- TASK DETAILS
Return each line of the data below that contains the string "front".
DATA EXTRACT section start
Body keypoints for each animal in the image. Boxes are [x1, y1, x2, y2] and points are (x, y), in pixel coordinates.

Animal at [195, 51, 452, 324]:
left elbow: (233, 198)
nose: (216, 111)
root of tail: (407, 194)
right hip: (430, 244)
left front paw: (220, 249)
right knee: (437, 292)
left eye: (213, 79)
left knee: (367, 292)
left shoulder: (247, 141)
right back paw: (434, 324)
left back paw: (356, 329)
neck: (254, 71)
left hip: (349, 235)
DATA EXTRACT section end
DATA EXTRACT section start
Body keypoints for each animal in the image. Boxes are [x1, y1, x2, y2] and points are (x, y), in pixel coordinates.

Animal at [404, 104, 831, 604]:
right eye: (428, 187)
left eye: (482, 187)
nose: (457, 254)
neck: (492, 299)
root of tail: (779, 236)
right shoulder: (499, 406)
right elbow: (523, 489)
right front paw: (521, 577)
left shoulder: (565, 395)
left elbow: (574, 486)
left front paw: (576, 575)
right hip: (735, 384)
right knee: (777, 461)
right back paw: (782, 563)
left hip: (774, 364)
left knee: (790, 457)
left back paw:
DATA EXTRACT section end
- OUTPUT BELOW
left front paw: (220, 249)
right front paw: (521, 577)
left front paw: (576, 575)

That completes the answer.